Records from a dataset
○ ○ ○

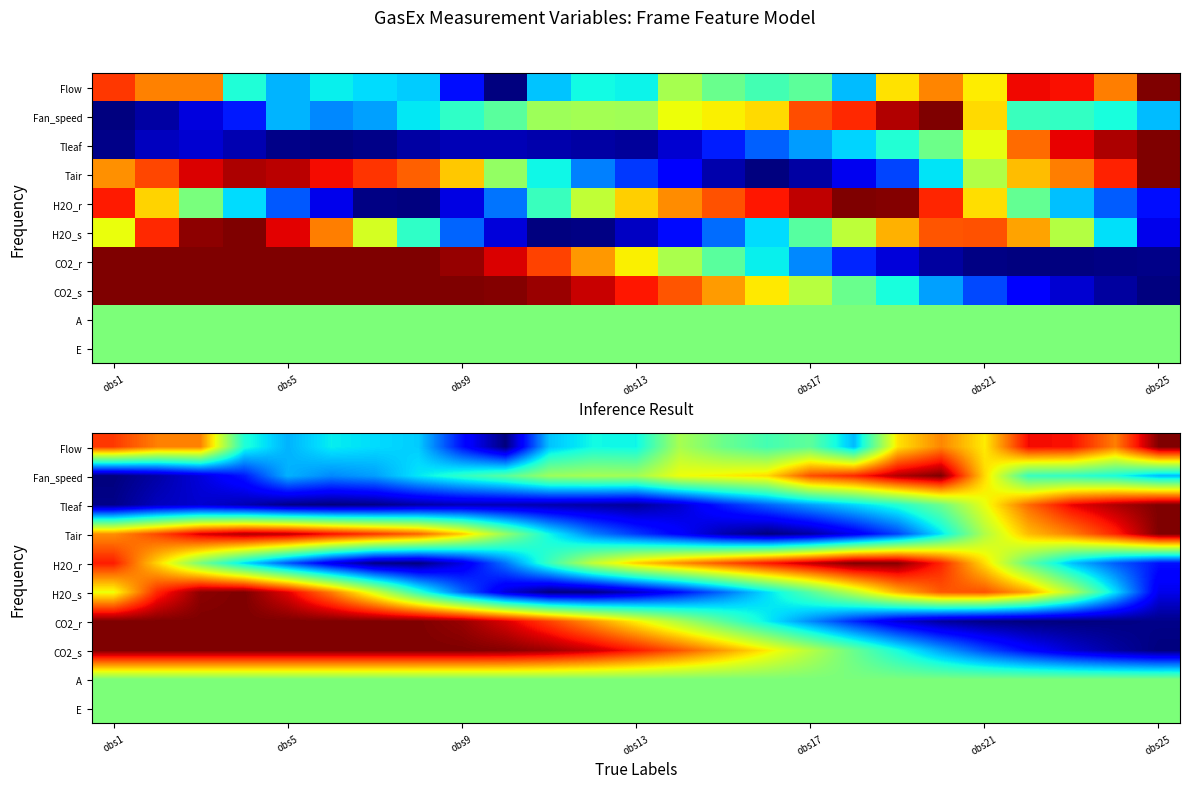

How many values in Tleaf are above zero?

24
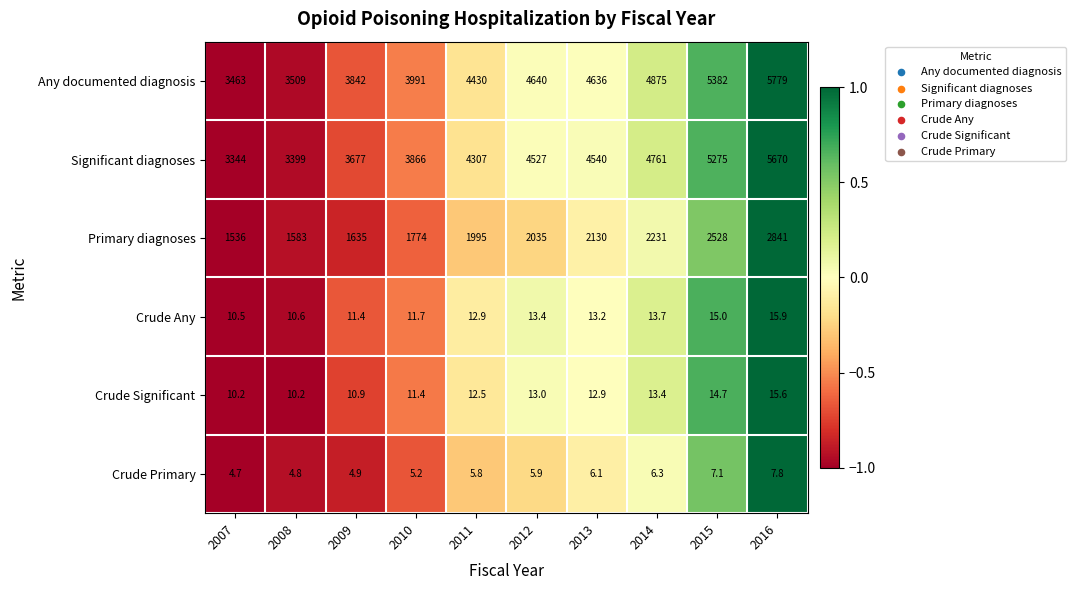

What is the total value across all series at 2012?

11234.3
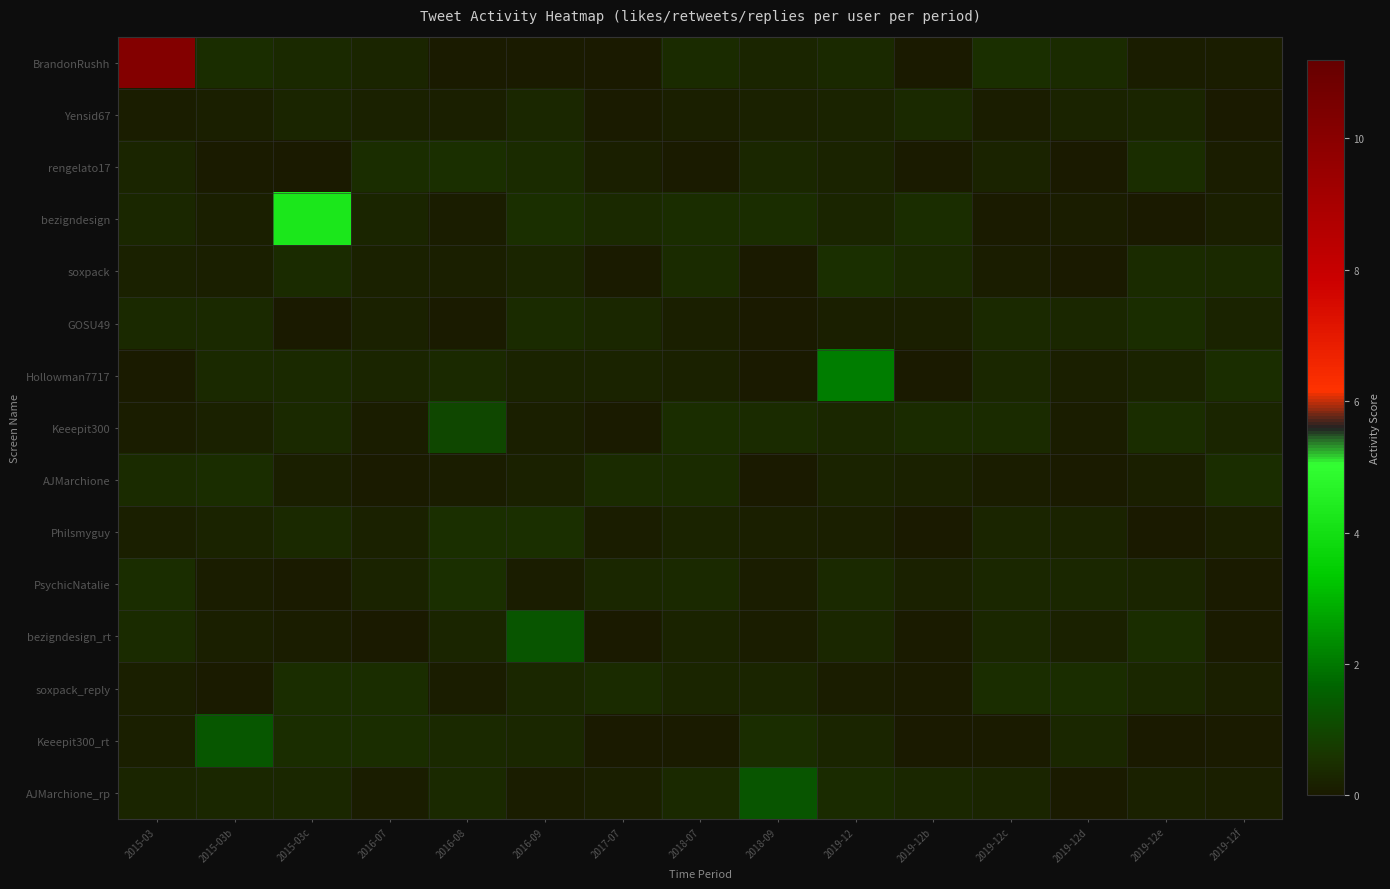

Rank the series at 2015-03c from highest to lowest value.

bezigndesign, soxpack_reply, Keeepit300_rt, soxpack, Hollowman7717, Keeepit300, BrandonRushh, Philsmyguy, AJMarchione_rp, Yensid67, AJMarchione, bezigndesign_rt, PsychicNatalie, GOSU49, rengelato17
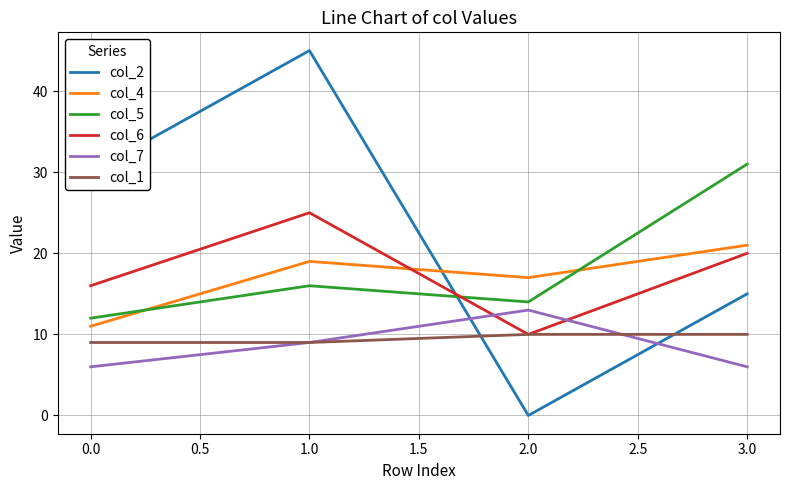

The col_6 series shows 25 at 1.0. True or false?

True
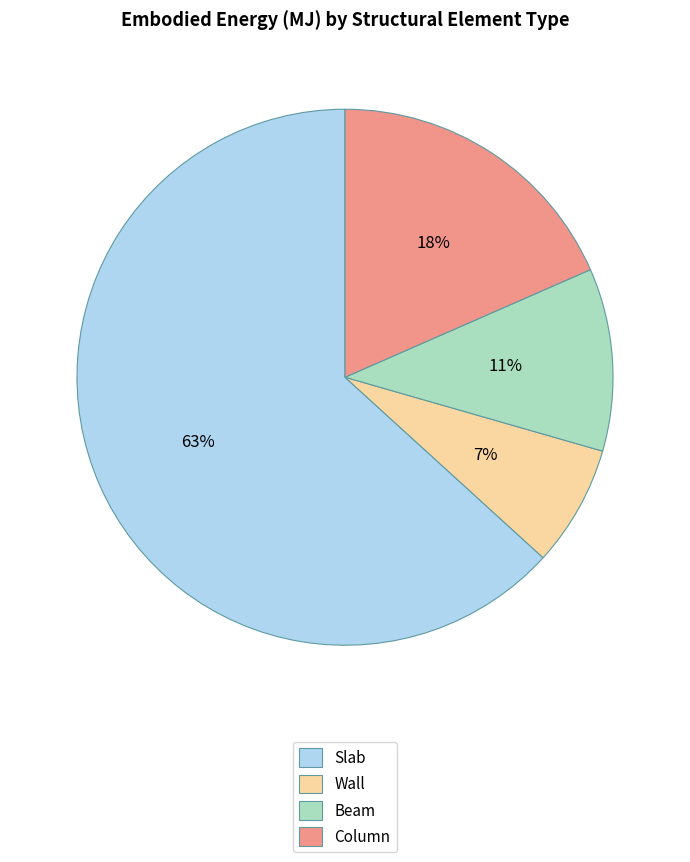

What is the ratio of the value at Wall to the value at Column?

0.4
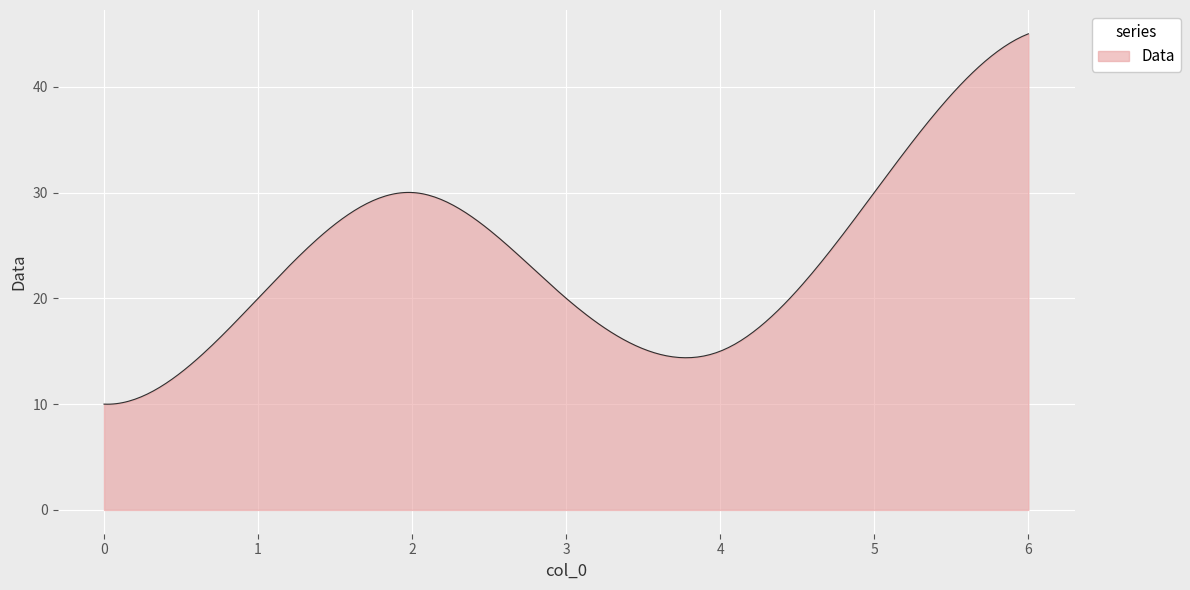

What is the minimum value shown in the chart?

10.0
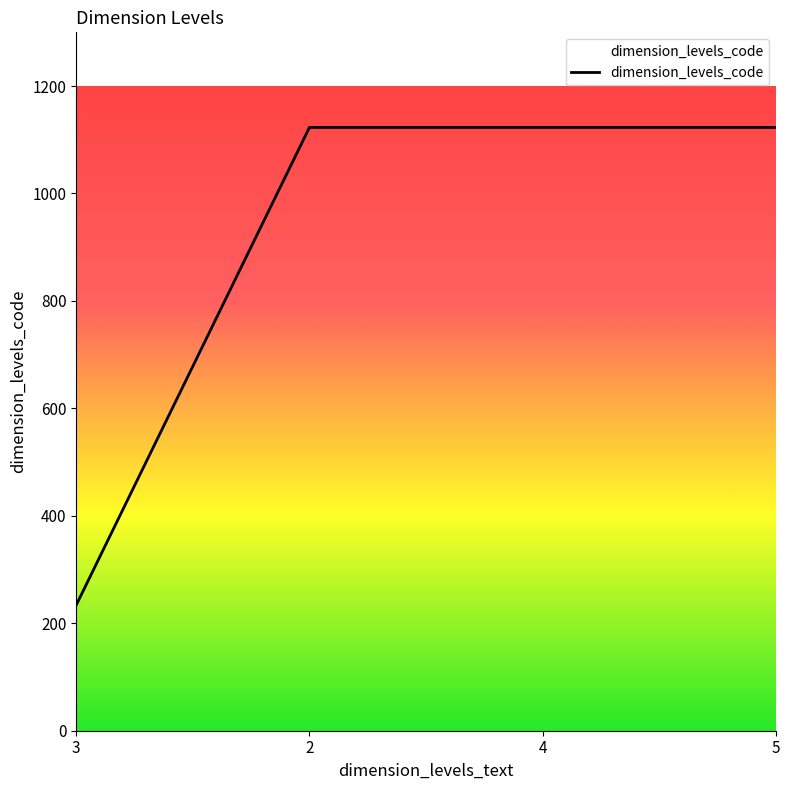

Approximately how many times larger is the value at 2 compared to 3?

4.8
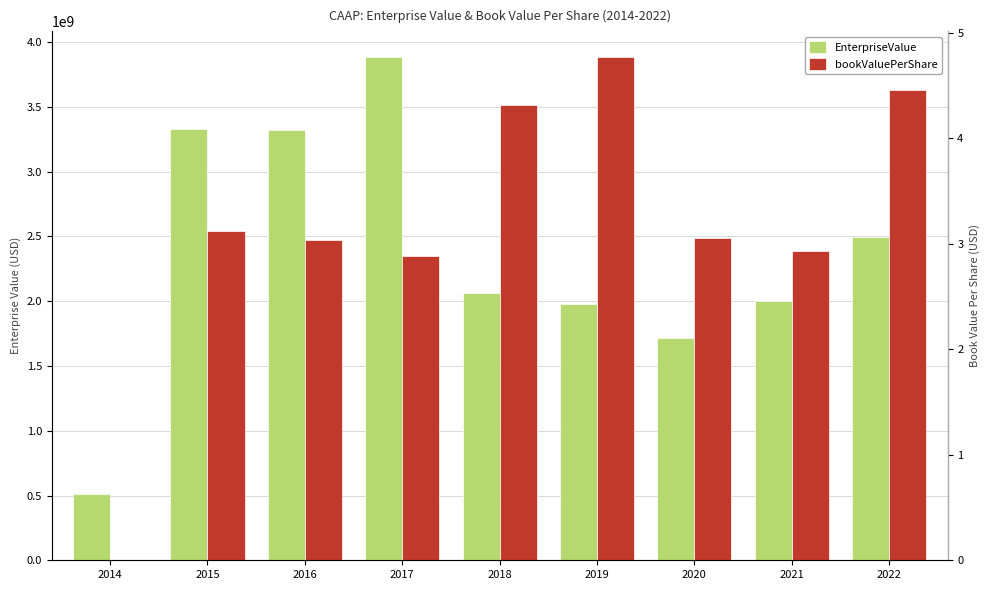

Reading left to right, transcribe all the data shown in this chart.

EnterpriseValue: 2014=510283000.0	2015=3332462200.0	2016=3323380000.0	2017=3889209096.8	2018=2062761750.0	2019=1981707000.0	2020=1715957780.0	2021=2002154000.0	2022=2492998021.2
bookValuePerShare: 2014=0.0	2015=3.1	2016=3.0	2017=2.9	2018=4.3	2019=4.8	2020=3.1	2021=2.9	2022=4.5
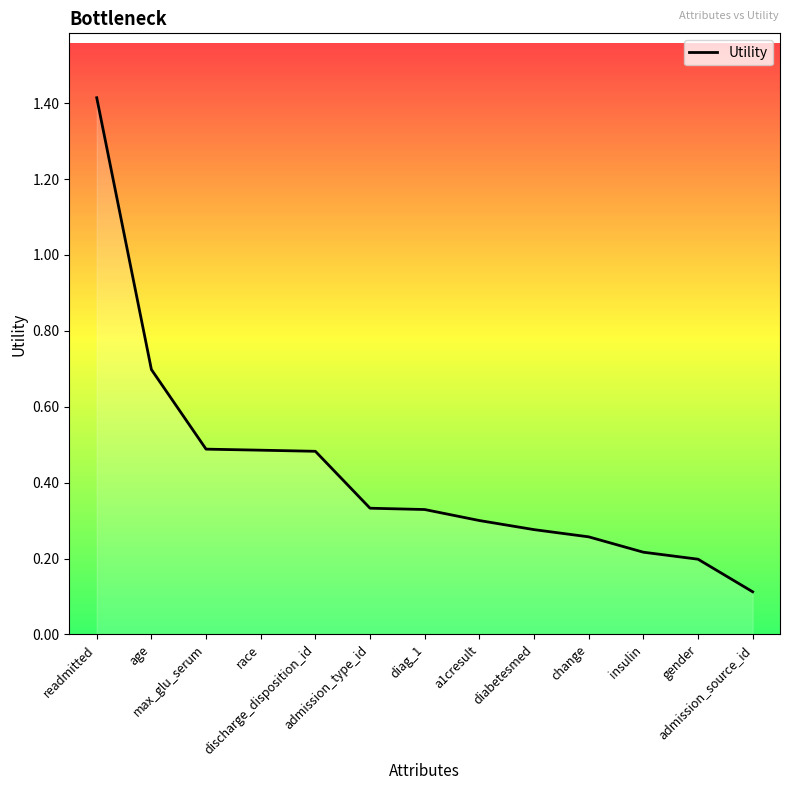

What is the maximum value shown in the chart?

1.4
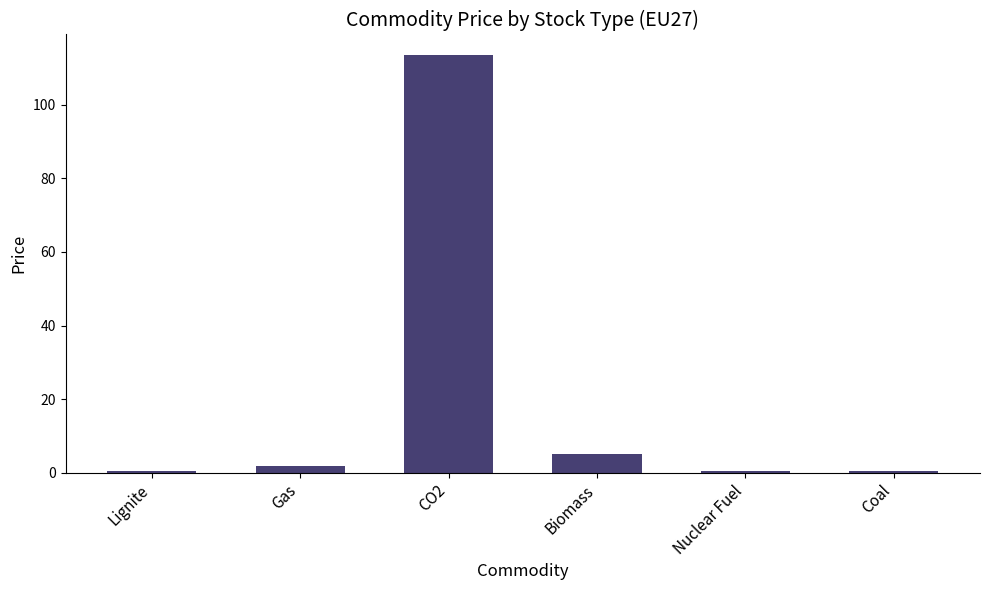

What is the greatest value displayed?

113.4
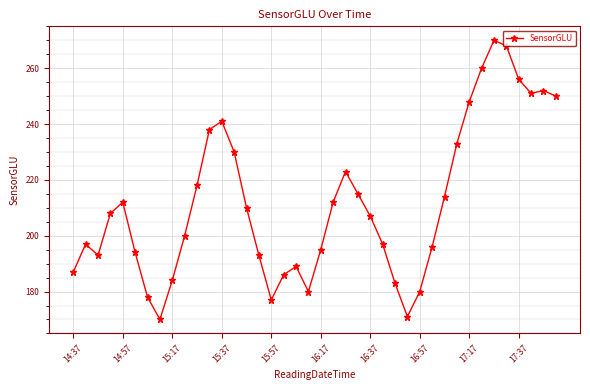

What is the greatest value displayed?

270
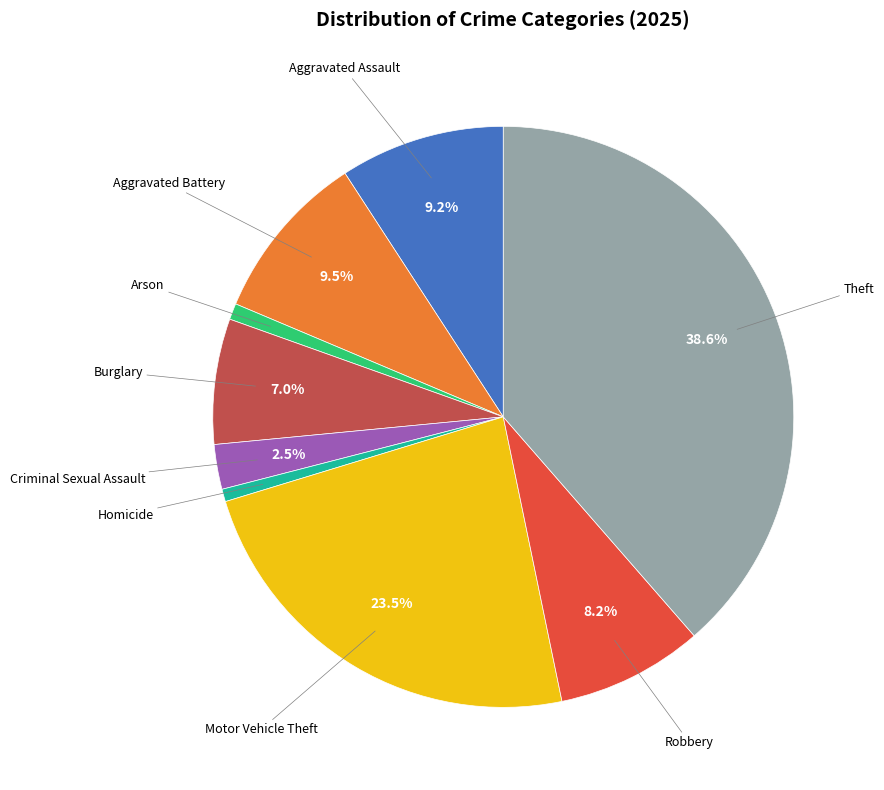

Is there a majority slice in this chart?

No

○ ○ ○

Please copy every row above word for word, leaving out the pictures.

» **WRITTEN RESPONSE**:
How many values in Tleaf are above zero?

24

What is the total value across all series at 2012?

11234.3

Rank the series at 2015-03c from highest to lowest value.

bezigndesign, soxpack_reply, Keeepit300_rt, soxpack, Hollowman7717, Keeepit300, BrandonRushh, Philsmyguy, AJMarchione_rp, Yensid67, AJMarchione, bezigndesign_rt, PsychicNatalie, GOSU49, rengelato17

The col_6 series shows 25 at 1.0. True or false?

True

What is the ratio of the value at Wall to the value at Column?

0.4

What is the minimum value shown in the chart?

10.0

Approximately how many times larger is the value at 2 compared to 3?

4.8

Reading left to right, transcribe all the data shown in this chart.

EnterpriseValue: 2014=510283000.0	2015=3332462200.0	2016=3323380000.0	2017=3889209096.8	2018=2062761750.0	2019=1981707000.0	2020=1715957780.0	2021=2002154000.0	2022=2492998021.2
bookValuePerShare: 2014=0.0	2015=3.1	2016=3.0	2017=2.9	2018=4.3	2019=4.8	2020=3.1	2021=2.9	2022=4.5

What is the maximum value shown in the chart?

1.4

What is the greatest value displayed?

113.4

What is the greatest value displayed?

270

Is there a majority slice in this chart?

No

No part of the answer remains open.